:: Material provided
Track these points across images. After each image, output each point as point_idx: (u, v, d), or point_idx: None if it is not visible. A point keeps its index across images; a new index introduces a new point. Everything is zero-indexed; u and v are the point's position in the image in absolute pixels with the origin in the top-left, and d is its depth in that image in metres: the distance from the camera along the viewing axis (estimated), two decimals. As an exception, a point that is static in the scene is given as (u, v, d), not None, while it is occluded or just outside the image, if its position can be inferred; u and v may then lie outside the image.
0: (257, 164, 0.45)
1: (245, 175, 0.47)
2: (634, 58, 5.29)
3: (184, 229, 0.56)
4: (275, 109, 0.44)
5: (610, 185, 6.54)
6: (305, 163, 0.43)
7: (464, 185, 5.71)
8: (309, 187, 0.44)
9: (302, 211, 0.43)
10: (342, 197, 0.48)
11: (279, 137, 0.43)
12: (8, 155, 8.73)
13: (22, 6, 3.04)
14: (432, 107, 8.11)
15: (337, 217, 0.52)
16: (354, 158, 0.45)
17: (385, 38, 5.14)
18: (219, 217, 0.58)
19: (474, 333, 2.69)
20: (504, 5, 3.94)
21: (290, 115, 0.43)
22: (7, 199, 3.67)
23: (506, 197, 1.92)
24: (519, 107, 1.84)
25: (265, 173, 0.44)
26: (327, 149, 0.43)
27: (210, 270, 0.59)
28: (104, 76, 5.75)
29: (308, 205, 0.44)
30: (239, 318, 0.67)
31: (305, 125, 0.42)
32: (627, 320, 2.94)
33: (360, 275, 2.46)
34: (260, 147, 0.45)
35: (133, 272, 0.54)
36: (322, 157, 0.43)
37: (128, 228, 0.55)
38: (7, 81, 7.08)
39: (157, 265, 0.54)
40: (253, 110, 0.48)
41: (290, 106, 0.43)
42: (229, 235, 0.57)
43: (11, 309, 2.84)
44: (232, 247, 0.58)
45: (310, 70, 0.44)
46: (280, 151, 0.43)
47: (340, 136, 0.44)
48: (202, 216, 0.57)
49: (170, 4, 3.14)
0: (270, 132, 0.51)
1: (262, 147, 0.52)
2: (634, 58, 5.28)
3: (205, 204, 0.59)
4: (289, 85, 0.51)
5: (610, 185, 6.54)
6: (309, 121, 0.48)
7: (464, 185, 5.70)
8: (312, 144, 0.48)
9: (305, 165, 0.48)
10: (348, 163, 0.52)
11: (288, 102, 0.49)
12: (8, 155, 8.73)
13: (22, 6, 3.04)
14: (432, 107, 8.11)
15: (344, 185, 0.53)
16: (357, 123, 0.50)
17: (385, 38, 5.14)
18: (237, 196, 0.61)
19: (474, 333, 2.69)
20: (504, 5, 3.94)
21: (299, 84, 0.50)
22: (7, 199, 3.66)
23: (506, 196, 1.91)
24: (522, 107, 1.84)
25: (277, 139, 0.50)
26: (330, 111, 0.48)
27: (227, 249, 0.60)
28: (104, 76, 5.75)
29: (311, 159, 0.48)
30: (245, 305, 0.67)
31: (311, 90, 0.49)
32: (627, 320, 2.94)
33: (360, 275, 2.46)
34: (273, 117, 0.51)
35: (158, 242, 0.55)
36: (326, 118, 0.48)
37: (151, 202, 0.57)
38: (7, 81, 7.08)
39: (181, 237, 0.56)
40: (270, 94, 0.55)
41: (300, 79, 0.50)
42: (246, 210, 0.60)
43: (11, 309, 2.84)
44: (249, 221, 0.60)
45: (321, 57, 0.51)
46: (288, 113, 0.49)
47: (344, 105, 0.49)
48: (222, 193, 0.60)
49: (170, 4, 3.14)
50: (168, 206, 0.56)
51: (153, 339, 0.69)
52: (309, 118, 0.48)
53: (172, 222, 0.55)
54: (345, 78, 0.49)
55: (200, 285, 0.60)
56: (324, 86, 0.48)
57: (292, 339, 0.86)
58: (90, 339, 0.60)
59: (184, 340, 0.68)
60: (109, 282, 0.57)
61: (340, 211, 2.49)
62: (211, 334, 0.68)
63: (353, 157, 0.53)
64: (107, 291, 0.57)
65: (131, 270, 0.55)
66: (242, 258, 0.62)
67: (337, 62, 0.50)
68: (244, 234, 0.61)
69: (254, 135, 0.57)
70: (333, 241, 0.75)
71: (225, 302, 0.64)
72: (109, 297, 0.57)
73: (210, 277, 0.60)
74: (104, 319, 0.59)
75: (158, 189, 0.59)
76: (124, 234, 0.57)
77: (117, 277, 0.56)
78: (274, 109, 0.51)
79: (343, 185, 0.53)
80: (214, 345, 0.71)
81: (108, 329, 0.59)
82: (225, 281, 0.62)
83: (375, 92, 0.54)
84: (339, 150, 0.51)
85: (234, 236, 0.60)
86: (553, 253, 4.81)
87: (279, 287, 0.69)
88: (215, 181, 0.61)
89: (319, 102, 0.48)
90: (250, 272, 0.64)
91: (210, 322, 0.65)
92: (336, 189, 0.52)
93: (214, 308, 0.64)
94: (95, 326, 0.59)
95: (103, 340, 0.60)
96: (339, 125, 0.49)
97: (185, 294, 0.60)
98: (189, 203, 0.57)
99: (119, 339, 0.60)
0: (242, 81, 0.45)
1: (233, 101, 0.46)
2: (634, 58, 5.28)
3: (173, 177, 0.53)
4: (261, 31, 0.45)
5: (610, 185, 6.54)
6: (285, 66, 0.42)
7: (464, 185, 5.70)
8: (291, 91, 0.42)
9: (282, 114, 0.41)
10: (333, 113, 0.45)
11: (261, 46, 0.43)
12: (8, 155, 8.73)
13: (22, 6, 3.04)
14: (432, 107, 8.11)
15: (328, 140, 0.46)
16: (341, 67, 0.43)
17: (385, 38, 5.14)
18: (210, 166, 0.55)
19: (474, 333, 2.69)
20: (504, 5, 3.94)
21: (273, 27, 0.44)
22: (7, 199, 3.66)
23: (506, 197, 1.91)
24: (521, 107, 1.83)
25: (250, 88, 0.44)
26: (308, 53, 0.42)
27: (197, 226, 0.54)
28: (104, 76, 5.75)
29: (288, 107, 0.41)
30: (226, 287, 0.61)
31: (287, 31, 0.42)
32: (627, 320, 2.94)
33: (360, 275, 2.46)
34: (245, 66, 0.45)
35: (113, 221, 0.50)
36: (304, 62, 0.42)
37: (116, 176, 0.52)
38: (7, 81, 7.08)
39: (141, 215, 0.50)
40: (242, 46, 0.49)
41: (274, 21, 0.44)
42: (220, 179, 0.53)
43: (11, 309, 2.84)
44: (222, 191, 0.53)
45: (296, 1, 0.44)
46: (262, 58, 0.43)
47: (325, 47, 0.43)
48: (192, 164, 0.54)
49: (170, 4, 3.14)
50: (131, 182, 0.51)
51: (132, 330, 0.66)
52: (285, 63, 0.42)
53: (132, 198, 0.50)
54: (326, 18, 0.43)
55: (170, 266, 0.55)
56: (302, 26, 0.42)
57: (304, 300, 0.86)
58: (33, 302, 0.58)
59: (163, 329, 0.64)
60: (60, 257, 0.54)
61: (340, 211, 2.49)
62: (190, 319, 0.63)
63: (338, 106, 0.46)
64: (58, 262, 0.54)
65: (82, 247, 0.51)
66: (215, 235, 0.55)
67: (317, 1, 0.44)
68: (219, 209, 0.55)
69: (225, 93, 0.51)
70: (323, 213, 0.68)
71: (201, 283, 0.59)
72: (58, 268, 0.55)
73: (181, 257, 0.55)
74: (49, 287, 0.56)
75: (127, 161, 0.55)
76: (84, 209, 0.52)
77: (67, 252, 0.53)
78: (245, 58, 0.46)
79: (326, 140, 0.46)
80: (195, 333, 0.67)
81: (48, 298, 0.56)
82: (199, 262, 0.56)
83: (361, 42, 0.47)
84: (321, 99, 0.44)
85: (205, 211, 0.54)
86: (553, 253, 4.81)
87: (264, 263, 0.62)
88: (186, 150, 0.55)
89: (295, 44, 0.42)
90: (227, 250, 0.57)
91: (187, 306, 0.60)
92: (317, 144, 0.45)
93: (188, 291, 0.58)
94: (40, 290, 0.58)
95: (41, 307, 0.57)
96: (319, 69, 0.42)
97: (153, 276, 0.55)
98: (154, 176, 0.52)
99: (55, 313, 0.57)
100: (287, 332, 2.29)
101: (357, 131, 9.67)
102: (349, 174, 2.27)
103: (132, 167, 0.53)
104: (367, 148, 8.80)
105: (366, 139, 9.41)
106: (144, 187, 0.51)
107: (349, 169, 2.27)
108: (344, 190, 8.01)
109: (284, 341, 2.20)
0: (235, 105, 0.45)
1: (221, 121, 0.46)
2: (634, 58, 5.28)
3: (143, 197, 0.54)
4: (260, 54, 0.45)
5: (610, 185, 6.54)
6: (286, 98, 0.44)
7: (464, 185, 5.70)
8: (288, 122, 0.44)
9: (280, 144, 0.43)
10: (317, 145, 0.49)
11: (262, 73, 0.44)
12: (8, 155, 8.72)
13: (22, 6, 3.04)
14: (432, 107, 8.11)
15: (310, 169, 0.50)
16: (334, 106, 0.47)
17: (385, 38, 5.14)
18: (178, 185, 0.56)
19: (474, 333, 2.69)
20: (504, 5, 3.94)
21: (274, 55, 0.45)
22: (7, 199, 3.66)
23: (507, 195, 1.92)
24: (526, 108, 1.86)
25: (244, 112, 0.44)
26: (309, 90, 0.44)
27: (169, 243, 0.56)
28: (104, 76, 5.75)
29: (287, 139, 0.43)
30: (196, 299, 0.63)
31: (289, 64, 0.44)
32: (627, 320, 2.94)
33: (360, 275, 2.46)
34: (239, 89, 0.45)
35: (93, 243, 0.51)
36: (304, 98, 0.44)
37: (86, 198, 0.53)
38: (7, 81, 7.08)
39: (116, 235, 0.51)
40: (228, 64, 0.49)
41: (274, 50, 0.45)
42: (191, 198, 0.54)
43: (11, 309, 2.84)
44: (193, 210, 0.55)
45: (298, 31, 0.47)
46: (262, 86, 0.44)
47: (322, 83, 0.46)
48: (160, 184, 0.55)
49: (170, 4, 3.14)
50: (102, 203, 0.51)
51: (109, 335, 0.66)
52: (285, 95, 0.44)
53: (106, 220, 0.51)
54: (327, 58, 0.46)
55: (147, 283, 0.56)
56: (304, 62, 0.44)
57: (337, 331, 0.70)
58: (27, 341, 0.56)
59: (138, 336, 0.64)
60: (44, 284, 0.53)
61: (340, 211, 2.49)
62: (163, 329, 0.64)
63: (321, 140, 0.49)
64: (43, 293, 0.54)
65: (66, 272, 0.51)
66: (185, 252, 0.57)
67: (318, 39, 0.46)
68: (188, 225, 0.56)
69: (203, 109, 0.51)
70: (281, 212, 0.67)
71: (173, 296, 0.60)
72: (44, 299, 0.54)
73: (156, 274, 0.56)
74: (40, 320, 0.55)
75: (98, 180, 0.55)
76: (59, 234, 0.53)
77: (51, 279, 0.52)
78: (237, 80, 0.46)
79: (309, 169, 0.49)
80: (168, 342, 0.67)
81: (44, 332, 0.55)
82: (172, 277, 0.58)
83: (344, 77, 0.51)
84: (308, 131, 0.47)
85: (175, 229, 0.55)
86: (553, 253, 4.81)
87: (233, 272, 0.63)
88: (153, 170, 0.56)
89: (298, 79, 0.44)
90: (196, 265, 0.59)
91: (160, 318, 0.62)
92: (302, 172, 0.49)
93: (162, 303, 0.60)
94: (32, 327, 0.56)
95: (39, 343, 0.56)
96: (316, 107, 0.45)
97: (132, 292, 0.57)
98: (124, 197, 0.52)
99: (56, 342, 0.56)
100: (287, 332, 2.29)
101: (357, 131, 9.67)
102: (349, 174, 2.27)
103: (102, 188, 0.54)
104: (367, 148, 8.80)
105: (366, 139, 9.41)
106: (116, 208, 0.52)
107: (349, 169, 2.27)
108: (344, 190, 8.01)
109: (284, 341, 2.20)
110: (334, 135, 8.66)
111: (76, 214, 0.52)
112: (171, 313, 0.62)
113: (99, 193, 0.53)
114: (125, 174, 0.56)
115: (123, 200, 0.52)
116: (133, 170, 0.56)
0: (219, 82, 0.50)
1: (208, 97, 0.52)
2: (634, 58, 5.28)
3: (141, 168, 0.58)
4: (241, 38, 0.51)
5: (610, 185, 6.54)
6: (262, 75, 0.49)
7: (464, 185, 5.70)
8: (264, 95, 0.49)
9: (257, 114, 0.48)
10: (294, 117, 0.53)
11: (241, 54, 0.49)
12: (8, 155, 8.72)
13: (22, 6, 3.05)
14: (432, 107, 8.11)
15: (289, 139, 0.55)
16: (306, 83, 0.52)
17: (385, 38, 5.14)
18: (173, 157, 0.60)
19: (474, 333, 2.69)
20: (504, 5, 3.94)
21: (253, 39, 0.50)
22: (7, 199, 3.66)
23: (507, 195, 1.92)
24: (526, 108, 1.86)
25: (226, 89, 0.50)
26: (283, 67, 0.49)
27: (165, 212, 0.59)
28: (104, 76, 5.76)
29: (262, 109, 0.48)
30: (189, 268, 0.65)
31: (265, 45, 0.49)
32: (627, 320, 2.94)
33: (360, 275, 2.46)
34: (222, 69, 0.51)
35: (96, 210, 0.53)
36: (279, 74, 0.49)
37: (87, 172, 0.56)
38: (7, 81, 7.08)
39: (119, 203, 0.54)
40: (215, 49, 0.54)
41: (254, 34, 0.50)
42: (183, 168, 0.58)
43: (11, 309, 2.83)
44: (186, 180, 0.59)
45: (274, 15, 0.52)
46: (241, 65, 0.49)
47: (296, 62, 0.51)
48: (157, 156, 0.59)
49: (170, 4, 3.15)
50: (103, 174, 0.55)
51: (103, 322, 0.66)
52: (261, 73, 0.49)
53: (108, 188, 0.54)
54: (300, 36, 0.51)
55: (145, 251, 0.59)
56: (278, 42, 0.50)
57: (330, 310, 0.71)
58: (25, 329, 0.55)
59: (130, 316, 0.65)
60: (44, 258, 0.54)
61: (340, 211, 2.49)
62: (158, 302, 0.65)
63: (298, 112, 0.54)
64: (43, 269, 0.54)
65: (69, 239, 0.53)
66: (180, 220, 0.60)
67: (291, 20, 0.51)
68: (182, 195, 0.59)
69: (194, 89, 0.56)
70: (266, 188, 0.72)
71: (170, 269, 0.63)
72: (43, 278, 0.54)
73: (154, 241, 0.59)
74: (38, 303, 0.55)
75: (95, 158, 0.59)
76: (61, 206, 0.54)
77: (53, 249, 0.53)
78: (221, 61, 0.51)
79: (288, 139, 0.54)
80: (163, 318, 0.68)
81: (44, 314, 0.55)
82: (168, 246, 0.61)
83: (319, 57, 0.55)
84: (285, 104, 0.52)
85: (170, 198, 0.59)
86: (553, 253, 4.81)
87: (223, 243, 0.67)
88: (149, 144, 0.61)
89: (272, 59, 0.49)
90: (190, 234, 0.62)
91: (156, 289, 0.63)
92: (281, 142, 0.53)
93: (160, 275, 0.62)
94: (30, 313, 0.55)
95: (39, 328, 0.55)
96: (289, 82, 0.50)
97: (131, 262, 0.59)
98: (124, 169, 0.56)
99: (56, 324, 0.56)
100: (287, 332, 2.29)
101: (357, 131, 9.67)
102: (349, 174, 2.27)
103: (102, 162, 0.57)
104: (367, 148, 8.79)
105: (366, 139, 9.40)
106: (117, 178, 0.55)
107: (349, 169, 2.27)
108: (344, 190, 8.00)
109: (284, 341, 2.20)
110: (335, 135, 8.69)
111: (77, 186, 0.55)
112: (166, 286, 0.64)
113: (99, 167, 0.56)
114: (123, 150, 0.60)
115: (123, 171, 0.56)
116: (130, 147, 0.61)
::::
# Task
Beginning at the line with "15: (337, 217, 0.52)" and stopping after the line with "29: (308, 205, 0.44)", please write out every line of the data above exactly and nothing else.

# Answer to this problem
15: (337, 217, 0.52)
16: (354, 158, 0.45)
17: (385, 38, 5.14)
18: (219, 217, 0.58)
19: (474, 333, 2.69)
20: (504, 5, 3.94)
21: (290, 115, 0.43)
22: (7, 199, 3.67)
23: (506, 197, 1.92)
24: (519, 107, 1.84)
25: (265, 173, 0.44)
26: (327, 149, 0.43)
27: (210, 270, 0.59)
28: (104, 76, 5.75)
29: (308, 205, 0.44)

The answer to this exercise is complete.